可选的,加速器具体可以包括CRC单元、checksum单元、数据包解析器(英文:packet parser,简称:parser)、数据包编辑器(英文:packet editor,缩写:PE)、查表单元中的一项或多项。其中,CRC单元用于对第一报文进行CRC校验;checksum单元用于对第一报文进行checksum校验;parser用于对第一报文进行数据包解析;PE,用于对第一报文进行数据包编辑;查表 单元,用于查找所述第一报文的匹配表项。
可选的,网卡内存还用于保存全局配置表,该全局配置表中记录了该N个信息块的地址信息。调度器具体用于根据该全局配置表的记录,来为第一线程加载第j信息块。
可选的,任务接口还用于在任务处理由原本的N个阶段更新为M个新阶段时,接收修改指令,该修改指令用于将该全局配置表中记录的N个信息块的地址信息修改为M个新信息块的地址信息,该M个信息块中,第k新信息块包括执行第k新阶段的任务处理所需要使用的上下文信息,1≤k≤M。
可选的,网卡内存还用于保存任务处理的一个可执行文件,该可执行文件包括有对应任务处理的N个阶段的N个程序段,分别为第一程序段、第二程序段、……第N程序段。其中第i程序段包括用于执行第i阶段的任务处理的程序指令。调度器还用于:在处理器待通过第Q线程对第Q报文执行第j阶段的任务处理时,为第Q线程加载第j程序段,并调整第Q线程的指针指向第j程序段,使得第Q线程能够直接开始执行第j程序段。处理器具体用于:通过第Q线程,根据第j信息块以及第Q报文的第j-1阶段的处理结果执行第j程序段,以对第Q报文进行第j阶段的任务处理。

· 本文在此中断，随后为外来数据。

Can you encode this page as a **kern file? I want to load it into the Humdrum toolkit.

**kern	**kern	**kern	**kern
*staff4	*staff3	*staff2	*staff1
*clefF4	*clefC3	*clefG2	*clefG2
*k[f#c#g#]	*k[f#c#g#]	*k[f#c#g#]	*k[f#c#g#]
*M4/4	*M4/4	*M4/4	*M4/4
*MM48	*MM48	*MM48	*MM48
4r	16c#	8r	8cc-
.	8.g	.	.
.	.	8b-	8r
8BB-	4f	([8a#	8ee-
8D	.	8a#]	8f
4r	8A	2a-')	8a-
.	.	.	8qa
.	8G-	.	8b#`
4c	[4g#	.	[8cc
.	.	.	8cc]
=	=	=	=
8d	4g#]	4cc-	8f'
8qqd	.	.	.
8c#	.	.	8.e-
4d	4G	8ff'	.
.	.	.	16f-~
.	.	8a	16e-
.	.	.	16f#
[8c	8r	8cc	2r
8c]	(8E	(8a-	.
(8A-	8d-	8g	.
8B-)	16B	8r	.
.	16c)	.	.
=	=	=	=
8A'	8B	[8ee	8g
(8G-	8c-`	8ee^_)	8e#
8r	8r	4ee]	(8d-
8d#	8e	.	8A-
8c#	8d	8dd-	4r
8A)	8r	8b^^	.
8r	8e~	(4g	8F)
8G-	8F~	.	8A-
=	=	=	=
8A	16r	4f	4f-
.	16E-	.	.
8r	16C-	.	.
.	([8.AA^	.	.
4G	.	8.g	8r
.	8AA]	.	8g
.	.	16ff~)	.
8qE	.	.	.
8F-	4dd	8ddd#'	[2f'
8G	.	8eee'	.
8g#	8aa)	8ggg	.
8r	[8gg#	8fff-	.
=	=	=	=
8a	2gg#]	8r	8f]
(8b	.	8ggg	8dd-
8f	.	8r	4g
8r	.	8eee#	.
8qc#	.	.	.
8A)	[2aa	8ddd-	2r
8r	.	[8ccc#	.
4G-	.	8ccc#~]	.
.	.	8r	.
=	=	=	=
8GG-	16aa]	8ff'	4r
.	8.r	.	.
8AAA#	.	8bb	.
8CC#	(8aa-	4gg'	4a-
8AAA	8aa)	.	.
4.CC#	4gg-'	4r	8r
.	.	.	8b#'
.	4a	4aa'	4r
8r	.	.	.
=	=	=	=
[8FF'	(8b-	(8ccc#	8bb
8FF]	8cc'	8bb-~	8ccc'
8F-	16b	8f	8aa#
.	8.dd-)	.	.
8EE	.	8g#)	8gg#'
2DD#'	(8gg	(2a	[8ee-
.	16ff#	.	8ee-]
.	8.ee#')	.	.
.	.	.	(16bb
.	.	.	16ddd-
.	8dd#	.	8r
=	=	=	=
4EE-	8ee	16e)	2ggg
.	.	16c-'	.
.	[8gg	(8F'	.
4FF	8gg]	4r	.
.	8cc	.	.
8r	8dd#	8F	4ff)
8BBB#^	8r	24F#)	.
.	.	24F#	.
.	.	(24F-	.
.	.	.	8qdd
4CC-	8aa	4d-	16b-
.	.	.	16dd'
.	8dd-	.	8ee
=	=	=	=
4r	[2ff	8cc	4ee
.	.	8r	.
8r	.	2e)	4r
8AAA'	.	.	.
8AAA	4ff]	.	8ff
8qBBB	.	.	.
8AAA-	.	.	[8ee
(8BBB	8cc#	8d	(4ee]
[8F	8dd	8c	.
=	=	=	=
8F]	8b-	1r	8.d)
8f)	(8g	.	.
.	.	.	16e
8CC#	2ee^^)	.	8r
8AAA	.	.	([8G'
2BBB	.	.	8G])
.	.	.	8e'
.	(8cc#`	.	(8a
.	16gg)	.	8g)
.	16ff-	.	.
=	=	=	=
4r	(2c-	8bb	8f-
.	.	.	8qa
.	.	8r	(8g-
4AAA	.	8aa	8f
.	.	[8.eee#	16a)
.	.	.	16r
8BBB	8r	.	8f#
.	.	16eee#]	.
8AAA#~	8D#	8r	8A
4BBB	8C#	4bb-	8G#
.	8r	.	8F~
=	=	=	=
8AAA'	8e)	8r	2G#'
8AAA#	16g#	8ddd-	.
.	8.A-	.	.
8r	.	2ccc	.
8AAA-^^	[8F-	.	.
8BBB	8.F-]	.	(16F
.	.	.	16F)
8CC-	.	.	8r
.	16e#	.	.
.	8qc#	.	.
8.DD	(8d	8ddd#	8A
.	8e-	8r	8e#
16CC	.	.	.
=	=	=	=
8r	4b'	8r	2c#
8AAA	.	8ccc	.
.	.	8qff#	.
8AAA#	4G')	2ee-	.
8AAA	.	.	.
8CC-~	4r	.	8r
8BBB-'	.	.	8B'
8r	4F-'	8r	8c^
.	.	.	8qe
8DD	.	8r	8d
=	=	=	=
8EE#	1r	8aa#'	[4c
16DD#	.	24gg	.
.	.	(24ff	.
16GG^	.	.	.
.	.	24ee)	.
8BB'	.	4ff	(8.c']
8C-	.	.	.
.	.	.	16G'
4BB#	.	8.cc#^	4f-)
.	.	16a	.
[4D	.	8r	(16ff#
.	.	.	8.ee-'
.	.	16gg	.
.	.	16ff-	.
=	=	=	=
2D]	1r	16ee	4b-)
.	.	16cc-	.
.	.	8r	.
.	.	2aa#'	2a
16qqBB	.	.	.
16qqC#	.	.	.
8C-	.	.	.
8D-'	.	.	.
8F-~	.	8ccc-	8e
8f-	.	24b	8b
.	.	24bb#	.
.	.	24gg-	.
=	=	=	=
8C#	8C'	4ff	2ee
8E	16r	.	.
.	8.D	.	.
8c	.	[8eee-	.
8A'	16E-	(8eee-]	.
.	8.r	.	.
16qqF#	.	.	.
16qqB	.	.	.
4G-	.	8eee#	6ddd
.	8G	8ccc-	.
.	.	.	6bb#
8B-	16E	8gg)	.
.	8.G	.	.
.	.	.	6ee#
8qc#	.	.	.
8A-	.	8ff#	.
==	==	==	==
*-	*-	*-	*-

可选的,网卡还可以包括直接内存访问(英文:direct memory access,缩写:DMA)模块,用于从与网卡相连的主机的内存中,获取所述上下文信息,并将获取的所述上下文信息保存到所述网卡的内存中。
可选的,网卡还可以包括上下文管理模块,用于对所述上下文信息进行管理。
附图说明
图1为服务器、交换机、以太网的连接关系示意图;
图2为现阶段技术中网卡的一个结构图;
图3(a)为现阶段技术中任务处理方法的一个原理示意图;
图3(b)为现有技术中任务处理方法的另一个原理示意图;
图4(a)为本申请提供的任务处理方法一个实施例流程图;
图4(b)为本申请提供的任务处理方法另一个实施例的原理示意图;
图5(a)为本申请提供的网卡一个实施例结构图;
图5(b)为本申请提供的网卡另一个实施例结构图;
图6为本申请提供的任务处理方法另一个实施例的流程图。
具体实施方式
本申请提供了一种任务处理方法,可以提升网卡的任务处理性能。本申请还提出了相应的网卡,以下将分别进行说明。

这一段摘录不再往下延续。